Chadwick bolted out in the second half, crafting a 16-5 run over eight minutes, played great defense, and pulled away.
Delta hit its first 3-pointer of the game when Berry nailed one from the top of the key with 6:37 left in the fourth, but Chadwick had the game on ice at that point.
Little paced Chadwick with a game-high 21 points. Emily Landry posted 16, while Macy Landry added 15. The Lady Cardinals outrebounded Delta by a wide margin, including 12-to-6 in the second half alone, and held the Ladycats to 32.5% shooting on the night.
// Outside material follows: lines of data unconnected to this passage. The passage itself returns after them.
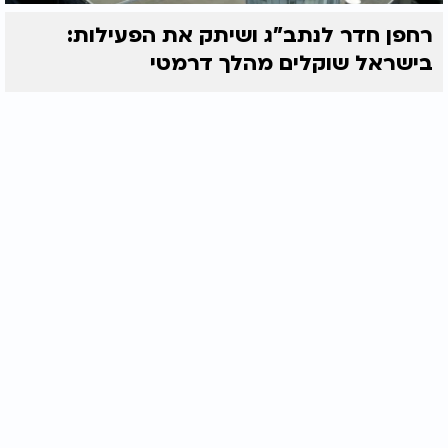
רחפן חדר לנתב"ג ושיתק את הפעילות:
בישראל שוקלים מהלך דרמטי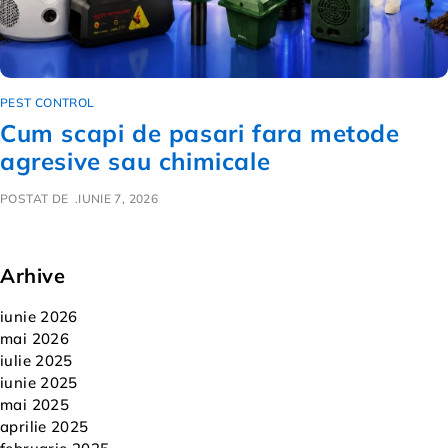
PEST CONTROL
Cum scapi de pasari fara metode
agresive sau chimicale
POSTAT DE
IUNIE 7, 2026
Arhive
iunie 2026
mai 2026
iulie 2025
iunie 2025
mai 2025
aprilie 2025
“Early in the game, I thought we had some shots that didn't go down,” Heeb said. “We had some rebounds that we didn't grab and they got some second-chance points on us, which gave them the cushion to be comfortable. If you flip it and we grab those rebounds and we make those shots, then maybe we’re up by six. OK, 'now you've got to come to us.' And the opposite could have happened tonight, where, if we could ever make them play fast, I thought we had a chance to maybe get them by 15 or 20. But you’ve got to give them credit. They dominated us rebounding, and you can't say that about very many teams in the last five or six years.”
Tuesday night’s matchup marked the third postseason in a row that both Delta and Chadwick met in the state tournament. After losing 56-54 in the state quarterfinals in 2023, the Ladycats evened things behind a 60-55 victory in the opening round last season.
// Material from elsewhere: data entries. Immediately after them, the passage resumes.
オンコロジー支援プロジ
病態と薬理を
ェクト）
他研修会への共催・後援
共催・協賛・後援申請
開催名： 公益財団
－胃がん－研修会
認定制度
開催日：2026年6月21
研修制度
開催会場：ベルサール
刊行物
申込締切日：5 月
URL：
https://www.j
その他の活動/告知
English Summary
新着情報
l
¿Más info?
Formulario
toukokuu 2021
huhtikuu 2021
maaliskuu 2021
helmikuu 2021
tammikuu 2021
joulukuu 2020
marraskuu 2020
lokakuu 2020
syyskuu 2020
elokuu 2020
Delta loses three seniors in Berry, Jolie Scherer, and Emma Walter, but will return a chunk of production to give Heeb and the coaching staff something to be excited about.
“This is probably the most improved team I've ever coached,” Heeb said. “That's the only reason we're standing here talking right now. It’s still just a bitter taste to know it maybe could have been a different outcome, but we've got a lot to look forward to.”
There will also be an interesting twist next season.
“Next year, our school is actually doing a co-op with Leopold,” Heeb said. “Leopold doesn't have girls' basketball, so we're excited about that because we're going to bring girls' basketball to that community. Then, hopefully, that'll be just a good relationship between us two schools, so not only do we have these kids coming back, but that's just something that we're looking forward to.”